Each of these four points above requires law and regulators to make delicate balances where rights or interests collide. These balancing decisions will suffer in the state of ignorance which exists now.

Transparency is not a cure-all for the various ills which people are now laying at the door of the hi-tech firms. But it is an essential pre-requisite for anything constructive that might follow. Good regulation should be based on specific remedies to specific harms. That can’t be done without better facts.

Take the vexed area of social media and elections. Many researchers in several countries are now burrowing into the data to discover whether ‘news’ that was actually fiction affected voting decisions. Despite all that has been said and written, we may know a lot about the appearance of fictional ‘news’ but we have learnt little about its effect on voter choice. Most free electoral systems attempt to allow argument and persuasion in an electoral campaign but frown on or outlaw deception.

Making compulsory the disclosure of how online political advertising works would make the business of regulating anything that needed to be controlled by law much more exact and affective.

Framing disclosure requirements will not be easy. Which networks carry information of public value and importance and when? All, or some? How could a law define the data required to be disclosed? Which expert-equipped agency would define whether disclosure obligations had been met or take action on what had been disclosed? Politicians of the younger generation who look for the answers to these questions will be pioneers and pathfinders.
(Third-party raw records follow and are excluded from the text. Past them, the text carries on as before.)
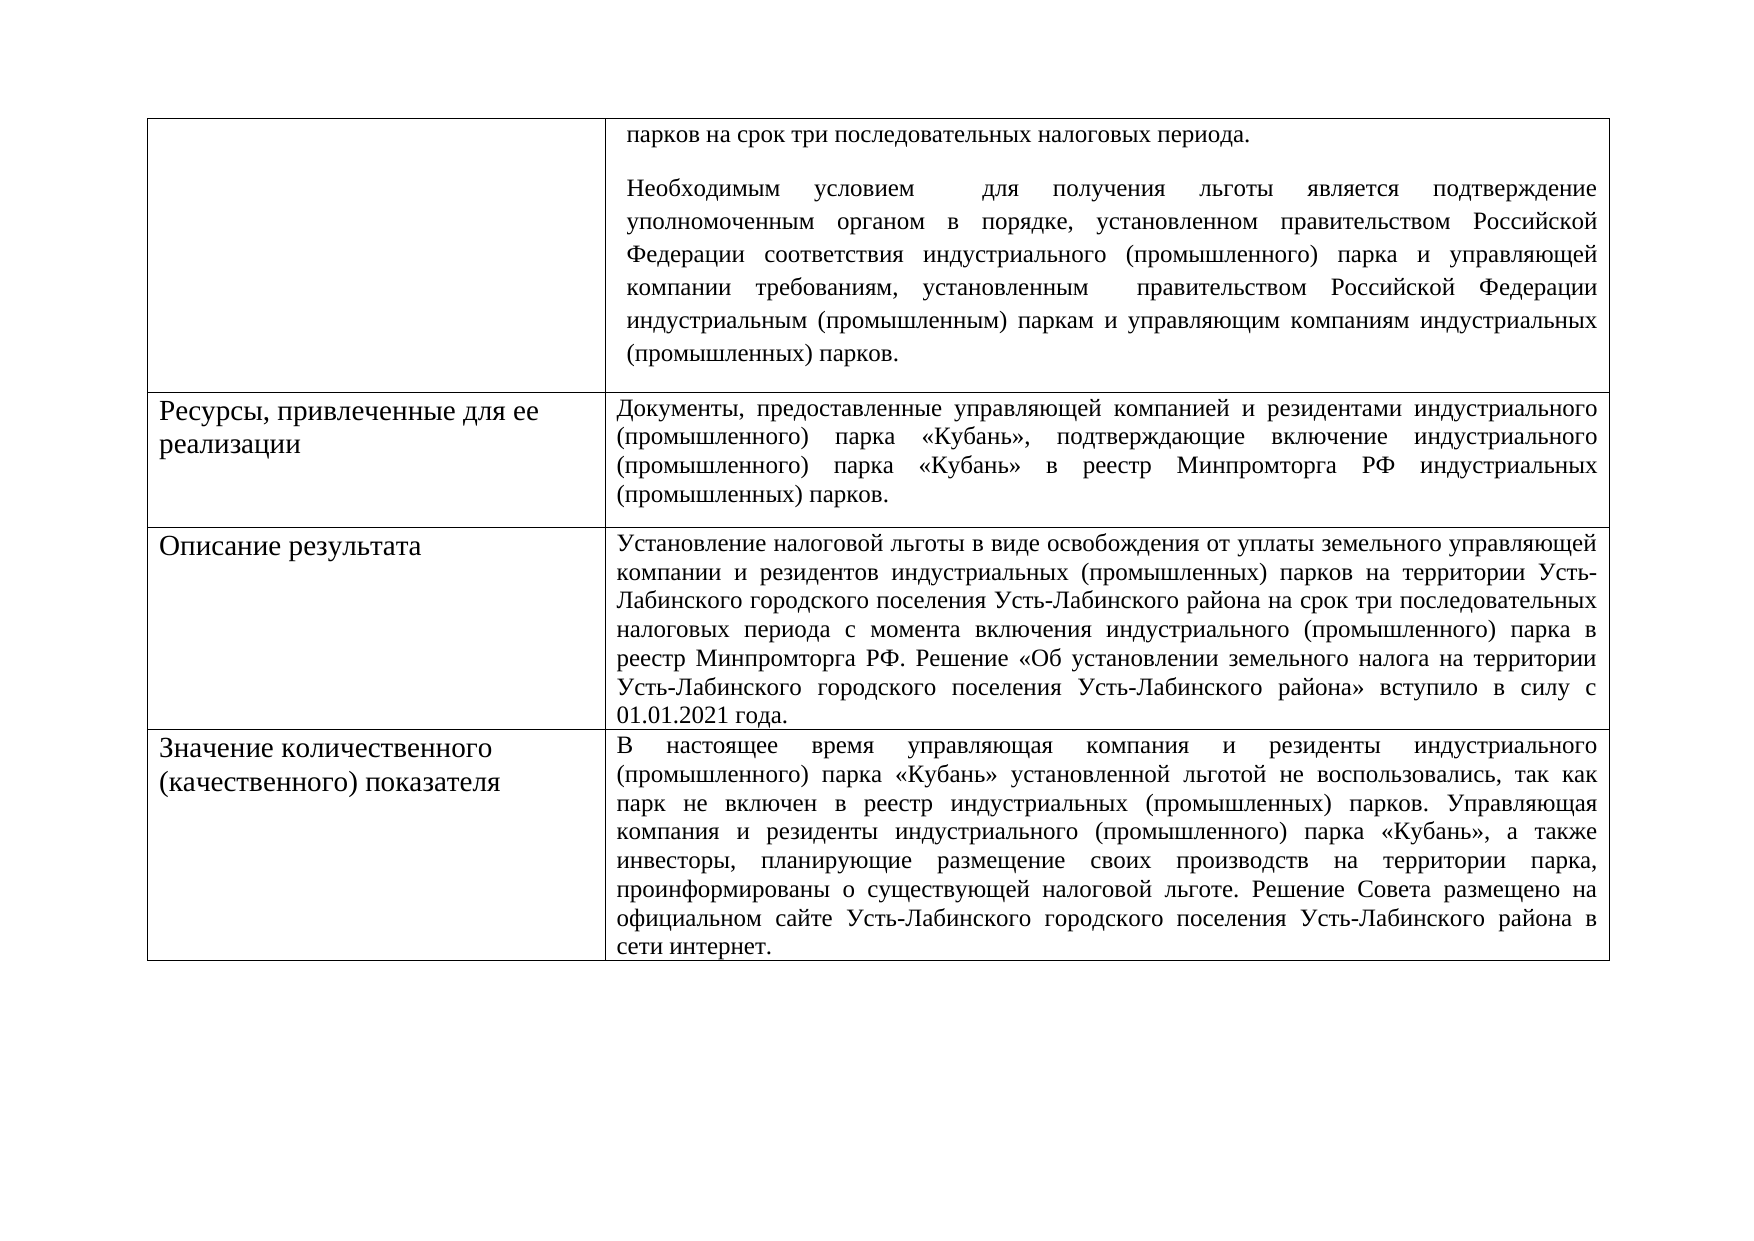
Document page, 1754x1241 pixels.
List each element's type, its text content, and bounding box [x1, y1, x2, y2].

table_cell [606, 119, 1609, 392]
table_cell Установление налоговой льготы в виде освобождения от уплаты земельного управляющей компании и резидентов индустриальных (промышленных) парков на территории Усть-Лабинского городского поселения Усть-Лабинского района на срок три последовательных налоговых периода с момента включения индустриального (промышленного) парка в реестр Минпромторга РФ. Решение «Об установлении земельного налога на территории Усть-Лабинского городского поселения Усть-Лабинского района» вступило в силу с 01.01.2021 года. [606, 528, 1609, 729]
table_cell В настоящее время управляющая компания и резиденты индустриального (промышленного) парка «Кубань» установленной льготой не воспользовались, так как парк не включен в реестр индустриальных (промышленных) парков. Управляющая компания и резиденты индустриального (промышленного) парка «Кубань», а также инвесторы, планирующие размещение своих производств на территории парка, проинформированы о существующей налоговой льготе. Решение Совета размещено на официальном сайте Усть-Лабинского городского поселения Усть-Лабинского района в сети интернет. [606, 730, 1609, 960]
table_cell Ресурсы, привлеченные для ее реализации [148, 393, 605, 527]
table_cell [148, 119, 605, 392]
table_cell Документы, предоставленные управляющей компанией и резидентами индустриального (промышленного) парка «Кубань», подтверждающие включение индустриального (промышленного) парка «Кубань» в реестр Минпромторга РФ индустриальных (промышленных) парков. [606, 393, 1609, 527]
table_cell Значение количественного (качественного) показателя [148, 730, 605, 960]
table_cell Описание результата [148, 528, 605, 729]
One of the leading authorities in this field, Professor Philip Howard of Oxford, writes in his latest book that ‘now is the time to encode the next internet with democratic virtues’. I’m not sure that making a degree of transparency mandatory for hi-tech will be that hard. Most of the people inside these companies want to do good.

But they work for organisations which have been allowed to grow huge and profitable with little oversight. And those organisations, proclaiming that they were giving people new means of expression connecting them in new ways, opened a Pandora’s Box of problems to do with algorithmic harm, free speech, privacy and a lot else. Wrestling with what’s emerged must be done in the open and not behind a blank screen.